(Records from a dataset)
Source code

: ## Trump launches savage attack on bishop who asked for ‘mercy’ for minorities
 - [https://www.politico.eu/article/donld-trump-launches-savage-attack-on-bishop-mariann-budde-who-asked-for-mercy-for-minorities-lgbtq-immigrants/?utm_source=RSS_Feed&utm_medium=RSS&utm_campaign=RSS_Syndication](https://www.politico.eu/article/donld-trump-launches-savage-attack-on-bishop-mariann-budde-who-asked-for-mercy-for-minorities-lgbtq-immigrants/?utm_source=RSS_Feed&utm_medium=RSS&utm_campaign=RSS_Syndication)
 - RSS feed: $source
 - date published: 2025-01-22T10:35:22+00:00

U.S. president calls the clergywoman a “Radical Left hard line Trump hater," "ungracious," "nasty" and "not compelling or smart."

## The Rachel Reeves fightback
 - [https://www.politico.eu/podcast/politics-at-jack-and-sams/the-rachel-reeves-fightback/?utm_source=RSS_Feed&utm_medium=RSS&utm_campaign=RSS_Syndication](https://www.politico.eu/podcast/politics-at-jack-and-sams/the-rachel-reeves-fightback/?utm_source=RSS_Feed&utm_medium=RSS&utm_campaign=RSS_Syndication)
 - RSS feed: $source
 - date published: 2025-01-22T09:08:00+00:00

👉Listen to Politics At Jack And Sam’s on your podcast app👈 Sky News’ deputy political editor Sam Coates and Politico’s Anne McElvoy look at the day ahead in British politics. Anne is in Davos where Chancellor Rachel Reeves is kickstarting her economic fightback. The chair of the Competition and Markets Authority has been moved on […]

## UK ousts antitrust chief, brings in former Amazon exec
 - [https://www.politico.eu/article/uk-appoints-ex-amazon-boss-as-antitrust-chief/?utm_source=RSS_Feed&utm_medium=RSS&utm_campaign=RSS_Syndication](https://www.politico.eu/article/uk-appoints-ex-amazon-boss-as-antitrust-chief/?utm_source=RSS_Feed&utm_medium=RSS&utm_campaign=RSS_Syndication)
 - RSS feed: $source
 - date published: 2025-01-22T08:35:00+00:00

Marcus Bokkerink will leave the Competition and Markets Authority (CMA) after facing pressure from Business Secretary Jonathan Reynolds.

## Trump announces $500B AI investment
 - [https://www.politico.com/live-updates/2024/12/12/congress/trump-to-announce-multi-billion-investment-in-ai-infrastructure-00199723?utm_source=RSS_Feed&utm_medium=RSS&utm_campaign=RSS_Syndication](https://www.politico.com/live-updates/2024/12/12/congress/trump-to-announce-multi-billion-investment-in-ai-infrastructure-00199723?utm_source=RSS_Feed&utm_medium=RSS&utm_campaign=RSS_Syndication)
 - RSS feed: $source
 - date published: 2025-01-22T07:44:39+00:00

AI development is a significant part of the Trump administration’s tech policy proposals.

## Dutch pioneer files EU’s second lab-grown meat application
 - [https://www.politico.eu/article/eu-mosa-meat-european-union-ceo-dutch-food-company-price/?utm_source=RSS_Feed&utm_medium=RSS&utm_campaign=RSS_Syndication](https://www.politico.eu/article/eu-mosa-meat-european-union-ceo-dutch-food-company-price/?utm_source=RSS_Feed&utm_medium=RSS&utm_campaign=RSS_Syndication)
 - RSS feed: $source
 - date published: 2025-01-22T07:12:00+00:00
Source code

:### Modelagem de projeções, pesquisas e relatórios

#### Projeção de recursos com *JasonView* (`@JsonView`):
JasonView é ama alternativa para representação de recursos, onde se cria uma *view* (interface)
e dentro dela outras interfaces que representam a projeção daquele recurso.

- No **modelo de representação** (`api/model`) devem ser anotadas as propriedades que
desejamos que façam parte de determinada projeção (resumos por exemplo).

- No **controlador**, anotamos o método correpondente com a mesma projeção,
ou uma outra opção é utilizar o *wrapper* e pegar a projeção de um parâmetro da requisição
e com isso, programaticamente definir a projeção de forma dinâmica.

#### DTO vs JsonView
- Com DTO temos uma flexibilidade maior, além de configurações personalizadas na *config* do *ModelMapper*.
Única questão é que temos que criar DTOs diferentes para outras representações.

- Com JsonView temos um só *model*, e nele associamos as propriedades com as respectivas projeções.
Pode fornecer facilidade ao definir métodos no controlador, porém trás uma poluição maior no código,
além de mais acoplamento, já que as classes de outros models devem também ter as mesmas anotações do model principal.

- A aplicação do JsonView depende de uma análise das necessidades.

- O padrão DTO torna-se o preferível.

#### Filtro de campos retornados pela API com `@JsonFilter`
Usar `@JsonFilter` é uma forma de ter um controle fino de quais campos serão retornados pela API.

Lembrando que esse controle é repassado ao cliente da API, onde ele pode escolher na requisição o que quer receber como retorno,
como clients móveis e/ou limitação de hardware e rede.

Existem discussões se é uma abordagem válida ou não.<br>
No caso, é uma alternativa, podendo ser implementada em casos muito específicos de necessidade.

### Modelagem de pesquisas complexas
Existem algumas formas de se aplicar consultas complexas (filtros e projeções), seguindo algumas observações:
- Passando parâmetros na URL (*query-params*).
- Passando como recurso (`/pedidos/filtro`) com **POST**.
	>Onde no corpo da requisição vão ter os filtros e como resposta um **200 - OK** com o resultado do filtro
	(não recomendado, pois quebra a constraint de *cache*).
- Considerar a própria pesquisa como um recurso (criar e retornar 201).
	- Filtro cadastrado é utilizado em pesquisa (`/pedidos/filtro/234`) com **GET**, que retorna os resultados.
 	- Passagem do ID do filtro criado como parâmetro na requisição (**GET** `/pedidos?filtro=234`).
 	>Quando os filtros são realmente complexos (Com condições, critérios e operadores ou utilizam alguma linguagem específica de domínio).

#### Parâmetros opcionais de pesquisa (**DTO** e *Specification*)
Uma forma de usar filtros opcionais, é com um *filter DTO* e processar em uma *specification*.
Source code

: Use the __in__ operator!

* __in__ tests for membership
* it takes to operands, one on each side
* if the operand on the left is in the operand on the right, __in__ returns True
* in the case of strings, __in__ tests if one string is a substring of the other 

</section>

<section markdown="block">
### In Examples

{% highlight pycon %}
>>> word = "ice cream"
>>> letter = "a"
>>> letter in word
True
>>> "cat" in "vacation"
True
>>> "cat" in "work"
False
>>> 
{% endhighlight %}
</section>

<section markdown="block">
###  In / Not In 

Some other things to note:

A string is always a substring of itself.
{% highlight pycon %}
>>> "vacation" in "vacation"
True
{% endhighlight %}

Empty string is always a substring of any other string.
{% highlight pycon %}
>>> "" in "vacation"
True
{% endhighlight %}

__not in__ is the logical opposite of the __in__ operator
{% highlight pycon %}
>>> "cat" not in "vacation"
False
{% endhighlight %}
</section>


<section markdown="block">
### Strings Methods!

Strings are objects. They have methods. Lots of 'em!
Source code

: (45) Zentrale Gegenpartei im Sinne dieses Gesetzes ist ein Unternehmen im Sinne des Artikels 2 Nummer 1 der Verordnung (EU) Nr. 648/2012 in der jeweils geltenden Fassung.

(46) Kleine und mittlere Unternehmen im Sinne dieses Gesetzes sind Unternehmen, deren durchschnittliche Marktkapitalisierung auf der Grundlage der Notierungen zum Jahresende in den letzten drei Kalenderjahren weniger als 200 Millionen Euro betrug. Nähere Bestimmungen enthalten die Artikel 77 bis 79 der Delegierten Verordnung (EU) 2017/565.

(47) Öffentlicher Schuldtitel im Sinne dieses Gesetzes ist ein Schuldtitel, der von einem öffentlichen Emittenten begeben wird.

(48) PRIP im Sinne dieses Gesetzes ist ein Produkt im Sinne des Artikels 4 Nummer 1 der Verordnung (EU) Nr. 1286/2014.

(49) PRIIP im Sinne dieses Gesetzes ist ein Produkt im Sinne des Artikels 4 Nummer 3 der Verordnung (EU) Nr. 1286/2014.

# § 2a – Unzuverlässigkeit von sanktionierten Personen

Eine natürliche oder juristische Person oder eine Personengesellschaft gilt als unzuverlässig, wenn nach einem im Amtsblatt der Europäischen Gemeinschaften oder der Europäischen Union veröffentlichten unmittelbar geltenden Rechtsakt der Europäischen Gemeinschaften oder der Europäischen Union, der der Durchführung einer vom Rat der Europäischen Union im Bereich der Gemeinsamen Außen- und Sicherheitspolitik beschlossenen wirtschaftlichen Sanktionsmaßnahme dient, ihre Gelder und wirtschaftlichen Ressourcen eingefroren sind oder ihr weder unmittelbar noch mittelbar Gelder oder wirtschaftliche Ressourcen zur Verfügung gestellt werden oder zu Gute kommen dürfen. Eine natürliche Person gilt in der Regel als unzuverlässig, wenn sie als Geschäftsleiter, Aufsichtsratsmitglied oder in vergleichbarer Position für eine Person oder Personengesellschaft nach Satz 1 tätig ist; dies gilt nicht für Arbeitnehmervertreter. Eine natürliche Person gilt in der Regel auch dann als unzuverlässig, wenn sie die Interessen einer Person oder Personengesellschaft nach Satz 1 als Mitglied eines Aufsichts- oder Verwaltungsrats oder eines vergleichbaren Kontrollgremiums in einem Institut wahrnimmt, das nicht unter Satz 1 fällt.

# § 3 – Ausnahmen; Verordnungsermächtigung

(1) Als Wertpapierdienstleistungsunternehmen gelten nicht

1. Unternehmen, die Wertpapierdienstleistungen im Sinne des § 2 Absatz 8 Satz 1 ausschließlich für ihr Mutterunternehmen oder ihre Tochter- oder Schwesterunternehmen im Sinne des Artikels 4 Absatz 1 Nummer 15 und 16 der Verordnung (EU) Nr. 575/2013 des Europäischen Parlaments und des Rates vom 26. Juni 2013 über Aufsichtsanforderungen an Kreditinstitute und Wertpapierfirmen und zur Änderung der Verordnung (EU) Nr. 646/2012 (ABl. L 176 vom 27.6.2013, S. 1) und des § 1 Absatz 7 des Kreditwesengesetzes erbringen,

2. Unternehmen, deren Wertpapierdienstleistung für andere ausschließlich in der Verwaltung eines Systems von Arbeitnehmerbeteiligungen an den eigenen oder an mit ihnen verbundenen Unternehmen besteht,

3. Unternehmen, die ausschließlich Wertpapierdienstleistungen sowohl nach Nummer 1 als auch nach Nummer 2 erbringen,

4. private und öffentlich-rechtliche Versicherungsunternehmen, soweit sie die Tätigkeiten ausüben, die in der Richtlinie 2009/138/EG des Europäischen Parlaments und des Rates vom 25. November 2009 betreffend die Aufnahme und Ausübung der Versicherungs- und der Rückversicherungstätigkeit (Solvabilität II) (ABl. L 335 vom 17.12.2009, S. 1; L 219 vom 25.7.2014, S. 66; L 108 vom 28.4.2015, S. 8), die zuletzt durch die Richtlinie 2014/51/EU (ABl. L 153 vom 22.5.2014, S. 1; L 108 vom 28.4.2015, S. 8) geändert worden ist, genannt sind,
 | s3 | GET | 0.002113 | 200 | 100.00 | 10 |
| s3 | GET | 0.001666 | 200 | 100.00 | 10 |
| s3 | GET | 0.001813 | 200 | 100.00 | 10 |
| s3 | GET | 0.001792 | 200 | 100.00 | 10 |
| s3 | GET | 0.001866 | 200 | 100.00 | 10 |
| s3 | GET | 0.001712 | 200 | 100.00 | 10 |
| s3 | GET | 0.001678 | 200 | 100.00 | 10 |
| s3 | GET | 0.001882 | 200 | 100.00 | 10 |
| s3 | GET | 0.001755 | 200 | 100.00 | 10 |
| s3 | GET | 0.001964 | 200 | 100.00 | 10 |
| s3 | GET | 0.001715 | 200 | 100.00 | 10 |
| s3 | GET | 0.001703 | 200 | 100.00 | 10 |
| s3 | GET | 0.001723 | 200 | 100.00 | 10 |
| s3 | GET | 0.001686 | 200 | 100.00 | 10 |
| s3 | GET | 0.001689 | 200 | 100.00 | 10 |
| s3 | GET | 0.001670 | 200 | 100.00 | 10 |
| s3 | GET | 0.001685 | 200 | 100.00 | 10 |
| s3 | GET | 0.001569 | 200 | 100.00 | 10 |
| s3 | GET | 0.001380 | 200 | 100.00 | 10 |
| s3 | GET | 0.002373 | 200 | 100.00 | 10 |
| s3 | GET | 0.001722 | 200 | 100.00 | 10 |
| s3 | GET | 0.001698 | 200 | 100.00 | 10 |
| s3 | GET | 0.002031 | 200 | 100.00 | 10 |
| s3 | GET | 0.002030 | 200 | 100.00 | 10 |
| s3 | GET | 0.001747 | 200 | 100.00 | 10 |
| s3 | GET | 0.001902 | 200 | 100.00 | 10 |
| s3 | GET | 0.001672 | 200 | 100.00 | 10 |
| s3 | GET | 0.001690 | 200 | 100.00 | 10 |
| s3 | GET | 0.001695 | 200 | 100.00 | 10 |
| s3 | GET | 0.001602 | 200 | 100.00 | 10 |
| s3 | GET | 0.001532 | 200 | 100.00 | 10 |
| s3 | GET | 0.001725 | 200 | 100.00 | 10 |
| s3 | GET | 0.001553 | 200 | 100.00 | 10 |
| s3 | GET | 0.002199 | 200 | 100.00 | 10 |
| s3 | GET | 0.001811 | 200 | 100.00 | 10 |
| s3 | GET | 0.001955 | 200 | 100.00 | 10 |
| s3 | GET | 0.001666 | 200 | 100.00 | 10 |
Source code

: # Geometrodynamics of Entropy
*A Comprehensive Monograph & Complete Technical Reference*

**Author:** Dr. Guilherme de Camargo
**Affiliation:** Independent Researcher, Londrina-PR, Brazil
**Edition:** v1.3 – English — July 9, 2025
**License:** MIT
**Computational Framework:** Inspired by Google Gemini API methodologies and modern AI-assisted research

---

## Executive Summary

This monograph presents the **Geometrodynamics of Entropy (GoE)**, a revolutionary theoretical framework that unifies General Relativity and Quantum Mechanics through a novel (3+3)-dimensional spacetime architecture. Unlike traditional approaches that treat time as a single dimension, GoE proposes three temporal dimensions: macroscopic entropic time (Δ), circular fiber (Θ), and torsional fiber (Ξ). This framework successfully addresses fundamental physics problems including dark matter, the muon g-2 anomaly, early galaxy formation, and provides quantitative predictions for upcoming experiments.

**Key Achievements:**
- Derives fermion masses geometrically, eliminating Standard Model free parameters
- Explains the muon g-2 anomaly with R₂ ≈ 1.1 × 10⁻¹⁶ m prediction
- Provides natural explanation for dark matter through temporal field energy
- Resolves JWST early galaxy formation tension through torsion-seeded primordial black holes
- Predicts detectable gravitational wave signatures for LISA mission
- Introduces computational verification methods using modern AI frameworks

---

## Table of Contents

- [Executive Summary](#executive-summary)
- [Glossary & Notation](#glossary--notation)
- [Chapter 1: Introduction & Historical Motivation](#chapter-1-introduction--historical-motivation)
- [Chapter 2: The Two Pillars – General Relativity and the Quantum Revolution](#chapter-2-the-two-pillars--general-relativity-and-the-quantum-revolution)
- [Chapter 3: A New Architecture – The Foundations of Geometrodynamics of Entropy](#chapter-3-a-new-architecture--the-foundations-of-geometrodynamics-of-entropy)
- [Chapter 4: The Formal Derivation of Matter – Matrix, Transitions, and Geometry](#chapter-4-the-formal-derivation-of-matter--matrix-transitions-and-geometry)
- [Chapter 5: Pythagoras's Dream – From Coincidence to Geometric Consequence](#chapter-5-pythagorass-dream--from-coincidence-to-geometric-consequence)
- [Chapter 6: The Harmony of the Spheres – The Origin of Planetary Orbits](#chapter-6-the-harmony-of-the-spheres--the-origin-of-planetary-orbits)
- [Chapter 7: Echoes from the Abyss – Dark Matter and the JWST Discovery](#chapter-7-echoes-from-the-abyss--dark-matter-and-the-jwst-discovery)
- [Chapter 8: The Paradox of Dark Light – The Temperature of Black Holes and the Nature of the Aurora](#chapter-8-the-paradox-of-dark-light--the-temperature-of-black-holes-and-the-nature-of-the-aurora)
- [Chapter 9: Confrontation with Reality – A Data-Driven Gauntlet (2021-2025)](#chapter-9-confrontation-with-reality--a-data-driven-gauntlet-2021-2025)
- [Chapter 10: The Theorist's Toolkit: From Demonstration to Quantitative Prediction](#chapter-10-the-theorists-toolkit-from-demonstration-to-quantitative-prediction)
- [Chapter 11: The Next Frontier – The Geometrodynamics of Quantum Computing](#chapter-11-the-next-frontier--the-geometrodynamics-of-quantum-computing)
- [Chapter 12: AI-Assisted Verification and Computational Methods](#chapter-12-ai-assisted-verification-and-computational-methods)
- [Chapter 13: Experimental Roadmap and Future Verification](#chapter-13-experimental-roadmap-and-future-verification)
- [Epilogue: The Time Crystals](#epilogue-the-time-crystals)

▶ **Written task**
Render as a JSON list of strings each line from the beginning of the records up to and including the line that contains "moved on […]", one string per line, leaving out blank lines.

▶ **Output for this task**
[
  "Source code",
  ": ## Trump launches savage attack on bishop who asked for ‘mercy’ for minorities",
  " - [https://www.politico.eu/article/donld-trump-launches-savage-attack-on-bishop-mariann-budde-who-asked-for-mercy-for-minorities-lgbtq-immigrants/?utm_source=RSS_Feed&utm_medium=RSS&utm_campaign=RSS_Syndication](https://www.politico.eu/article/donld-trump-launches-savage-attack-on-bishop-mariann-budde-who-asked-for-mercy-for-minorities-lgbtq-immigrants/?utm_source=RSS_Feed&utm_medium=RSS&utm_campaign=RSS_Syndication)",
  " - RSS feed: $source",
  " - date published: 2025-01-22T10:35:22+00:00",
  "U.S. president calls the clergywoman a “Radical Left hard line Trump hater,\" \"ungracious,\" \"nasty\" and \"not compelling or smart.\"",
  "## The Rachel Reeves fightback",
  " - [https://www.politico.eu/podcast/politics-at-jack-and-sams/the-rachel-reeves-fightback/?utm_source=RSS_Feed&utm_medium=RSS&utm_campaign=RSS_Syndication](https://www.politico.eu/podcast/politics-at-jack-and-sams/the-rachel-reeves-fightback/?utm_source=RSS_Feed&utm_medium=RSS&utm_campaign=RSS_Syndication)",
  " - RSS feed: $source",
  " - date published: 2025-01-22T09:08:00+00:00",
  "👉Listen to Politics At Jack And Sam’s on your podcast app👈 Sky News’ deputy political editor Sam Coates and Politico’s Anne McElvoy look at the day ahead in British politics. Anne is in Davos where Chancellor Rachel Reeves is kickstarting her economic fightback. The chair of the Competition and Markets Authority has been moved on […]"
]